Please rewrite the lines below as a JSON list of strings, one string per line, leaving out blank lines and the pictures.

■ ■ ■ ■

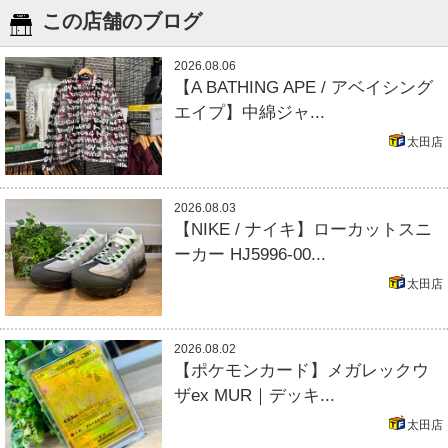
この店舗のブログ
2026.08.06
【A BATHING APE / アベイシング
エイプ】中綿ジャ...
太田店
2026.08.03
【NIKE / ナイキ】ローカットスニ
ーカー HJ5996-00...
太田店
2026.08.02
【ポケモンカード】メガレックウ
ザex MUR｜デッキ...
太田店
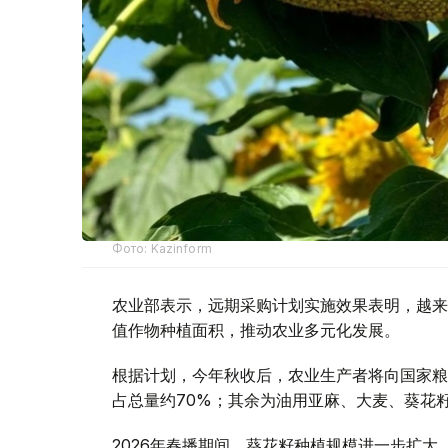
Фото: Kazinform
农业部表示，远期采购计划实施效果表明，越来
值作物种植面积，推动农业多元化发展。
根据计划，今年秋收后，农业生产者将向国家粮食运
占总量约70%；其余为油用亚麻、大麦、葵花
2026年春播期间，葵花籽种植规模进一步扩大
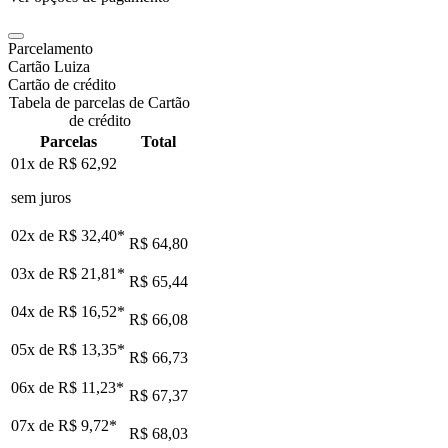
Parcelamento
Cartão Luiza
Cartão de crédito
Tabela de parcelas de Cartão
de crédito
Parcelas
Total
01x de
R$ 62,92
sem juros
02x de
R$ 32,40
*
R$ 64,80
03x de
R$ 21,81
*
R$ 65,44
04x de
R$ 16,52
*
R$ 66,08
05x de
R$ 13,35
*
R$ 66,73
06x de
R$ 11,23
*
R$ 67,37
07x de
R$ 9,72
*
R$ 68,03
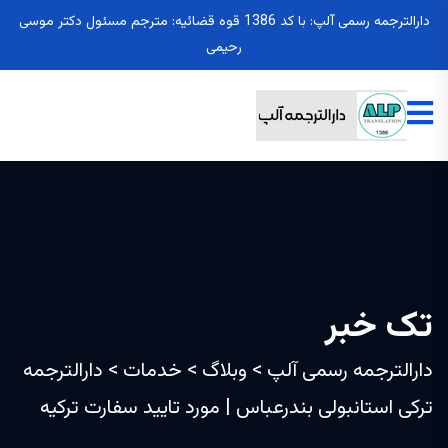
دارالترجمه رسمی آلپ: با کد 1386 قوه قضائیه: مترجم مسئول دکتر موسی
رحیمی
تک خبر
دارالترجمه رسمی آلپ
>
وبلاگ
>
خدمات
>
دارالترجمه
ترکی استانبولی بندرعباس | مورد تایید سفارت ترکیه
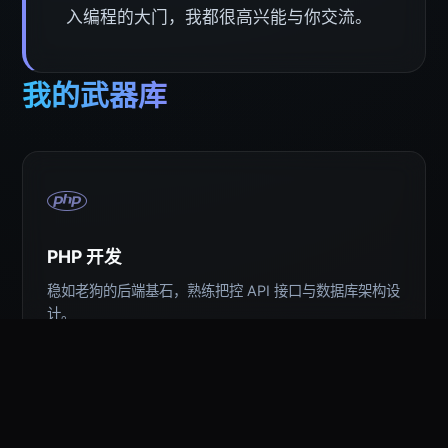
入编程的大门，我都很高兴能与你交流。
我的武器库
PHP 开发
稳如老狗的后端基石，熟练把控 API 接口与数据库架构设
计。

■ ■ ■ ■

Response:
[
  "この店舗のブログ",
  "2026.08.06",
  "【A BATHING APE / アベイシング",
  "エイプ】中綿ジャ...",
  "太田店",
  "2026.08.03",
  "【NIKE / ナイキ】ローカットスニ",
  "ーカー HJ5996-00...",
  "太田店",
  "2026.08.02",
  "【ポケモンカード】メガレックウ",
  "ザex MUR｜デッキ...",
  "太田店",
  "Фото: Kazinform",
  "农业部表示，远期采购计划实施效果表明，越来",
  "值作物种植面积，推动农业多元化发展。",
  "根据计划，今年秋收后，农业生产者将向国家粮食运",
  "占总量约70%；其余为油用亚麻、大麦、葵花",
  "2026年春播期间，葵花籽种植规模进一步扩大",
  "Parcelamento",
  "Cartão Luiza",
  "Cartão de crédito",
  "Tabela de parcelas de Cartão",
  "de crédito",
  "Parcelas",
  "Total",
  "01x de",
  "R$ 62,92",
  "sem juros",
  "02x de",
  "R$ 32,40",
  "*",
  "R$ 64,80",
  "03x de",
  "R$ 21,81",
  "*",
  "R$ 65,44",
  "04x de",
  "R$ 16,52",
  "*",
  "R$ 66,08",
  "05x de",
  "R$ 13,35",
  "*",
  "R$ 66,73",
  "06x de",
  "R$ 11,23",
  "*",
  "R$ 67,37",
  "07x de",
  "R$ 9,72",
  "*",
  "R$ 68,03",
  "دارالترجمه رسمی آلپ: با کد 1386 قوه قضائیه: مترجم مسئول دکتر موسی",
  "رحیمی",
  "تک خبر",
  "دارالترجمه رسمی آلپ",
  ">",
  "وبلاگ",
  ">",
  "خدمات",
  ">",
  "دارالترجمه",
  "ترکی استانبولی بندرعباس | مورد تایید سفارت ترکیه",
  "入编程的大门，我都很高兴能与你交流。",
  "我的武器库",
  "PHP 开发",
  "稳如老狗的后端基石，熟练把控 API 接口与数据库架构设",
  "计。"
]